Columnas

Reflexiones sobre el presente

"Los acelerados saltos civilizatorios de los que somos a la vez protagonistas y pacientes se saldan, en último término, con la derrota de las amenazas que más han perturbado a las sociedades desde sus orígenes: la muerte y las enfermedades"

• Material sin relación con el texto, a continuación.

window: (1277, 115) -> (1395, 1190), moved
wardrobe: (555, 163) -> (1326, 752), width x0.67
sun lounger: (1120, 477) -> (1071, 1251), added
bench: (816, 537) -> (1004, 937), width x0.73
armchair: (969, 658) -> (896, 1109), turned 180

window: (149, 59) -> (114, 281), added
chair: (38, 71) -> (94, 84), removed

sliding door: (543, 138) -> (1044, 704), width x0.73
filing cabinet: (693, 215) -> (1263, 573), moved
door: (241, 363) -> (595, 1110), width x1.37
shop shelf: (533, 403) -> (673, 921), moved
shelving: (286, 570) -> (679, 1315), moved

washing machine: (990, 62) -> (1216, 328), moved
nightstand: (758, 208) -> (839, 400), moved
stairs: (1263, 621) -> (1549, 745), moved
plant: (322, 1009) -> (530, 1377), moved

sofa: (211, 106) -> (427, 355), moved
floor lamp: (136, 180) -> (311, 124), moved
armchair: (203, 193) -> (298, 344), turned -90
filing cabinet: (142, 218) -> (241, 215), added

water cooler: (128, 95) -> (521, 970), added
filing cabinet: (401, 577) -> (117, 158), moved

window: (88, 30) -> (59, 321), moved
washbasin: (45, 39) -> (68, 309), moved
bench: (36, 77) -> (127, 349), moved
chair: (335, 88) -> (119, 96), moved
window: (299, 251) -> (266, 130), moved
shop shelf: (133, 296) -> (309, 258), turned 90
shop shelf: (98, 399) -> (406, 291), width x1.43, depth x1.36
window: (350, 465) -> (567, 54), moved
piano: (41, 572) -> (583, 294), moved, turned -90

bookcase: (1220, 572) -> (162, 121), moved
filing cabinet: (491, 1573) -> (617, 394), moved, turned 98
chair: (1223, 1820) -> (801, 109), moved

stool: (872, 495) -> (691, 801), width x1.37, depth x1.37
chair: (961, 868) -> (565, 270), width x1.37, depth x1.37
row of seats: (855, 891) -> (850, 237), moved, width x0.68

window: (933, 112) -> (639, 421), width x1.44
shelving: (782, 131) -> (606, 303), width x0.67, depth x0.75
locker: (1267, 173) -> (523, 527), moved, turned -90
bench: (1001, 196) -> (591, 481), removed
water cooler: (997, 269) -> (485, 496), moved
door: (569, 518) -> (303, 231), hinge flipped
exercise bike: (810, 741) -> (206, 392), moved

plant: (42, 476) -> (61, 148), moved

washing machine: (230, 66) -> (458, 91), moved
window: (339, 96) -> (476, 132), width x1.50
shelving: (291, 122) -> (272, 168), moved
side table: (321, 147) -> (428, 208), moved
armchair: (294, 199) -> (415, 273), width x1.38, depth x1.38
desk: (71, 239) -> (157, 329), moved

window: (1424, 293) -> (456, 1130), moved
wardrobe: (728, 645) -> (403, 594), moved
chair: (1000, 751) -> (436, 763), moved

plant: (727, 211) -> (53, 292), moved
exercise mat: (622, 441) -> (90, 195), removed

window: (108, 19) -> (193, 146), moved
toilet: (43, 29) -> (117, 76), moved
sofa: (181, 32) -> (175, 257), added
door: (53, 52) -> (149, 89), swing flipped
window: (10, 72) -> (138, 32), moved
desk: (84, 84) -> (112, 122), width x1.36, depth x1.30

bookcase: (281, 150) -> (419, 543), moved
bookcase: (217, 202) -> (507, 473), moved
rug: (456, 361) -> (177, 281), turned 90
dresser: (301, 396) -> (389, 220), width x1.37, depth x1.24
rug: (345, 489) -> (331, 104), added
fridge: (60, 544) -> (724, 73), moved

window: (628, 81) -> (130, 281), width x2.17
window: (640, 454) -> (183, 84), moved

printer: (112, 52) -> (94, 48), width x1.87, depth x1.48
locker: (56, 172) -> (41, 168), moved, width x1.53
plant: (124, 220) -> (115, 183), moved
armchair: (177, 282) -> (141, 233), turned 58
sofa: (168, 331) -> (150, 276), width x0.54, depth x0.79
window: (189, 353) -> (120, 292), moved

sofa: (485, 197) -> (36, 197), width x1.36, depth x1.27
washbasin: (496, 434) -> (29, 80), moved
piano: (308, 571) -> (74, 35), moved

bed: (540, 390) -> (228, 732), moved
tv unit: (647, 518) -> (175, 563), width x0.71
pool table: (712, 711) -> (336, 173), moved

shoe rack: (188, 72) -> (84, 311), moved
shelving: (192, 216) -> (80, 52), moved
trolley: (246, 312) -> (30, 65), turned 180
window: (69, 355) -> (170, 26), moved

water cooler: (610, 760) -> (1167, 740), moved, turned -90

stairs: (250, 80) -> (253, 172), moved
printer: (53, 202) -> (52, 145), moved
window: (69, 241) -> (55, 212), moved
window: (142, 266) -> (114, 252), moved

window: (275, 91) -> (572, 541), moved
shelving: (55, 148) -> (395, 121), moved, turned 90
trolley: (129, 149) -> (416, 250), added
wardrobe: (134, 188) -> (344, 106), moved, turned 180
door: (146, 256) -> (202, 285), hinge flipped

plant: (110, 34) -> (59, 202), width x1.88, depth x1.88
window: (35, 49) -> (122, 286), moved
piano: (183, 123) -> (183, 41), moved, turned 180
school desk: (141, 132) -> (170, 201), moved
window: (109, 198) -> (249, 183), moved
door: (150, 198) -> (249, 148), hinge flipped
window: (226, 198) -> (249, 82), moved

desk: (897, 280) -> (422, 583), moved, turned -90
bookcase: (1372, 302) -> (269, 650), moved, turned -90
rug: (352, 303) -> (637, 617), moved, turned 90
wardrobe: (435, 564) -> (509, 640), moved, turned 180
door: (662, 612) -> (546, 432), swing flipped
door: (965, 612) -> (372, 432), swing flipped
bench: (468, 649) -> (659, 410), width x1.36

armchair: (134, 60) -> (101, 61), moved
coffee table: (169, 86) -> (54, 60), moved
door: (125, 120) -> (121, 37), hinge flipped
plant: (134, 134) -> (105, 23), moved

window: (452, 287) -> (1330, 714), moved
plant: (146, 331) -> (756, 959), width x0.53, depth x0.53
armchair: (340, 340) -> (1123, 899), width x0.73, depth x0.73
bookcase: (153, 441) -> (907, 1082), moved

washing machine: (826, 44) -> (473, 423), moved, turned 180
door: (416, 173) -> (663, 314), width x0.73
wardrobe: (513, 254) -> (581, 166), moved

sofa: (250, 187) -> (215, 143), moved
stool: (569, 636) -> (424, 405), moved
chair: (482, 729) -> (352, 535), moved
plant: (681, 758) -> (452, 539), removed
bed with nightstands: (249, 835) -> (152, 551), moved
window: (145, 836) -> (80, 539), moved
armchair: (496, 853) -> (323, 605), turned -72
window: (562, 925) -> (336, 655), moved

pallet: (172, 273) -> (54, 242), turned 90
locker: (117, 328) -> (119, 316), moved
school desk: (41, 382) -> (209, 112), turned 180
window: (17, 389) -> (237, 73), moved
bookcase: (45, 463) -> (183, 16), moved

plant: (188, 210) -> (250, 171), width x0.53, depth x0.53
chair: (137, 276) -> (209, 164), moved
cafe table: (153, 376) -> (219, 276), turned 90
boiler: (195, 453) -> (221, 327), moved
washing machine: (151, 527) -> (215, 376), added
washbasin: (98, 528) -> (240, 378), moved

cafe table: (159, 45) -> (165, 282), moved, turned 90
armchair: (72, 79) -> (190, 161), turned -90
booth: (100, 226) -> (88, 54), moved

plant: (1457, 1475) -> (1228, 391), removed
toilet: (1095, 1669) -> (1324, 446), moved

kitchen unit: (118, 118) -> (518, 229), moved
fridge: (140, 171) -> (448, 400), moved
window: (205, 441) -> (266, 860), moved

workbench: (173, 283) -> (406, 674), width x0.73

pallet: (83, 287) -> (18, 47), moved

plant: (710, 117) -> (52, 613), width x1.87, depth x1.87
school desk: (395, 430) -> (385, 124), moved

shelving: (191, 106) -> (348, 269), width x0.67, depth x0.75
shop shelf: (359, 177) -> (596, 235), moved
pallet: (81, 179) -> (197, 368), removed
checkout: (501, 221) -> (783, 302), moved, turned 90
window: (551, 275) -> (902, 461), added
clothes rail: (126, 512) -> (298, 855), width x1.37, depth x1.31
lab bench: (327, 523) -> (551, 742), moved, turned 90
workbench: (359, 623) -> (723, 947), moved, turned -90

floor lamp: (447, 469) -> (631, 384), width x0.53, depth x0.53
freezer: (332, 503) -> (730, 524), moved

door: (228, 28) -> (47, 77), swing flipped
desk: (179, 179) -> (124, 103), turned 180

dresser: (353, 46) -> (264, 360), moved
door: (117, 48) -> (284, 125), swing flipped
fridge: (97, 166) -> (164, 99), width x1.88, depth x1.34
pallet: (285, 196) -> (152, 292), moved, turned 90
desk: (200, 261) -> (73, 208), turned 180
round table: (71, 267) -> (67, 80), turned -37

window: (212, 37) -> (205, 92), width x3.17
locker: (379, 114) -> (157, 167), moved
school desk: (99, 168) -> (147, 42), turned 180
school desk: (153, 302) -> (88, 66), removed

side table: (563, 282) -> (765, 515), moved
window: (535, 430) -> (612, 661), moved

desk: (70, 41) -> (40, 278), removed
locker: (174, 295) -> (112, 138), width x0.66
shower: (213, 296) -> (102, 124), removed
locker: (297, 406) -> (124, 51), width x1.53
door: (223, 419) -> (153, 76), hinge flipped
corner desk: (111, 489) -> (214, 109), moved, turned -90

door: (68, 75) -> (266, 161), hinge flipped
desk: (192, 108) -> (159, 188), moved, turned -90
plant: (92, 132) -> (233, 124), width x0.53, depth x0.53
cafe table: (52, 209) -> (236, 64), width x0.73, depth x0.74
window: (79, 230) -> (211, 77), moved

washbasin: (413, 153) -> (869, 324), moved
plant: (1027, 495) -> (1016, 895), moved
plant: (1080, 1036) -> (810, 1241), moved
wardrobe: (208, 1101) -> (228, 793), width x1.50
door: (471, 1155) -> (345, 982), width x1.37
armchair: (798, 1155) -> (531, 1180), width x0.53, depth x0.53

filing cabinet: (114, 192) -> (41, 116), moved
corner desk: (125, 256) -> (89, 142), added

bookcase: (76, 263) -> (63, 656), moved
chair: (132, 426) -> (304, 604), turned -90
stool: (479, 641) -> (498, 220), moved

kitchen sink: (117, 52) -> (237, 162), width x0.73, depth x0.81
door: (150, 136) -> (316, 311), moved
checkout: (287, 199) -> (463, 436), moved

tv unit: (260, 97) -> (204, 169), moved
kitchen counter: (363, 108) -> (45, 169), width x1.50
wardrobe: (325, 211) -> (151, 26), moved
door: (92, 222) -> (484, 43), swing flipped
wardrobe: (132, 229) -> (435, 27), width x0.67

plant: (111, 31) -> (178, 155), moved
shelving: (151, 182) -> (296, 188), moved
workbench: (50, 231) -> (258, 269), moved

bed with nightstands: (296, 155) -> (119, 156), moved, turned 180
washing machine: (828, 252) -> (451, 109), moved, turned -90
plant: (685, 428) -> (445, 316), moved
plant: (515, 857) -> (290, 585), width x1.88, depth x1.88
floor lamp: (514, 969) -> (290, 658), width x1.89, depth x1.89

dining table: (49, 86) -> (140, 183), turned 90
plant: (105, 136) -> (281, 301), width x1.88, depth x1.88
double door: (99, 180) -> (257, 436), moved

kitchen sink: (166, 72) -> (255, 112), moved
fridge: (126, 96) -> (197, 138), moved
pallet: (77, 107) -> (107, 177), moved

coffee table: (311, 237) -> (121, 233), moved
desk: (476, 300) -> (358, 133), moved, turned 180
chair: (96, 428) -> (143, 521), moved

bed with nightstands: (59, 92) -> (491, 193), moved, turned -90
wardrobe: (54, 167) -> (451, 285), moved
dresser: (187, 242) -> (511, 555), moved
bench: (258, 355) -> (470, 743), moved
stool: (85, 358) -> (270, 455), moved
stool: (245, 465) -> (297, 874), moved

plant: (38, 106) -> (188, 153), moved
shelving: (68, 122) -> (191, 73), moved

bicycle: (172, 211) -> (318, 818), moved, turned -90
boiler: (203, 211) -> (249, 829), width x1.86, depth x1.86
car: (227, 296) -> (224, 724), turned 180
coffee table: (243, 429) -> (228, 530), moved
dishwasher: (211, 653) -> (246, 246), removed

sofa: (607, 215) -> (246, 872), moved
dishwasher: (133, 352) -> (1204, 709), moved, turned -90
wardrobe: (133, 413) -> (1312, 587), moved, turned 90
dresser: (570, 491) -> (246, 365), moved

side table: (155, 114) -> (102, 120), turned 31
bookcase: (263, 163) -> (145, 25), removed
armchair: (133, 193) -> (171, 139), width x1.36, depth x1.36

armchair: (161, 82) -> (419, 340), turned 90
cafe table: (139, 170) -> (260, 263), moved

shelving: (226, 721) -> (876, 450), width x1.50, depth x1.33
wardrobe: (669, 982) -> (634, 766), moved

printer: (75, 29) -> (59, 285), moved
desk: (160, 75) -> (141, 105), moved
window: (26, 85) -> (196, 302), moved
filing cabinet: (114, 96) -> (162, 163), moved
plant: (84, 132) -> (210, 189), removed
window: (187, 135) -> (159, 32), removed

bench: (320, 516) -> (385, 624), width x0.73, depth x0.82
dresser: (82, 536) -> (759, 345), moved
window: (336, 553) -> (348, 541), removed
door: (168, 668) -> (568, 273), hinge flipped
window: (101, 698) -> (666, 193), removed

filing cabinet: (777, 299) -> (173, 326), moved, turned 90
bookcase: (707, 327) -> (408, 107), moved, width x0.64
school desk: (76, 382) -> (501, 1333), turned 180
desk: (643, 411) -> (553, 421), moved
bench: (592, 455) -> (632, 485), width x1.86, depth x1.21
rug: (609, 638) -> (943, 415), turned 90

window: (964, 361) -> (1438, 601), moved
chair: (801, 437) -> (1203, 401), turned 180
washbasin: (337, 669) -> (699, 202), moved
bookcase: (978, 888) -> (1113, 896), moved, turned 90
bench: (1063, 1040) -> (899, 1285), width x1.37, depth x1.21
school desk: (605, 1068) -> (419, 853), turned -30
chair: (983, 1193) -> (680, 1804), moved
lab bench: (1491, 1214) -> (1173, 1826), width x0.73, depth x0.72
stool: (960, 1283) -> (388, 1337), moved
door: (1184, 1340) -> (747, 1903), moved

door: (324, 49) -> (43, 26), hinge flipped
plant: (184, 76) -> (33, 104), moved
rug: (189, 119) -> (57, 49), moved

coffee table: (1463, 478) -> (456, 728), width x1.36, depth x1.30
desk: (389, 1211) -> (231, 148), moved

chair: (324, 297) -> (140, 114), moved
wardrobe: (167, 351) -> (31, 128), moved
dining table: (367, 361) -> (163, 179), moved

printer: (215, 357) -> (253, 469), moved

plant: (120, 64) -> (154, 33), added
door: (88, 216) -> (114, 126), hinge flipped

En uno de los últimos artículos de Yuval Harari, publicado en La Vanguardia de Barcelona, el historiador y filósofo israelita hace un balance del presente después de más de un año de vivir azotados por la pandemia: “…Sin embargo, la humanidad sí que dispone hoy de los conocimientos y las herramientas necesarios para evitar que un nuevo patógeno se propague y se convierta en pandemia. Si, a pesar de todo, la COVID-19 sigue propagándose y matando a millones de personas en 2021, o si una pandemia aún más mortífera golpea la humanidad en 2030, no será una calamidad natural incontrolable ni un castigo de Dios. Será un fracaso humano y, más concretamente un fracaso político”.

A lo largo de su reflexión sobre el vertiginoso cambio de vida que nos ha tocado vivir desde finales del siglo XX hasta antes de la pandemia, Harari ha mantenido un optimismo basado en el poder de la ciencia y de la tecnología. Los acelerados saltos civilizatorios de los que somos a la vez protagonistas y pacientes se saldan, en último término, con la derrota de las amenazas que más han perturbado a las sociedades desde sus orígenes: la muerte y las enfermedades. Gracias a la tecnología, escribía en Lecciones para el siglo XXI, la esperanza de vida ha aumentado en más de un 50 % y no estaría lejano el día en podríamos bordear algo cercano a la inmortalidad.

Hasta que llegó la pandemia y en el primer momento la ciencia y la tecnología parecieron ser las derrotadas. Sin embargo, su balance es que pandemias como las que estamos sufriendo son un reto manejable y no son más consecuencia de fuerzas incontroladas de la naturaleza.

El fracaso ante la pandemia es humano. ¿Sigue siendo el antiguo problema del bien y del mal, del sufrimiento de los justos, de la muerte de inocentes, que aparecía ya en el siglo VIII A.C. en el canto XXIV de la Ilíada? Ahí, Aquiles consolaba al padre de Héctor, que le pedía el cadáver de su hijo: “De nada valen las quejas que hielan los corazones, ya que tal es la suerte que los dioses han tejido para los pobres mortales”.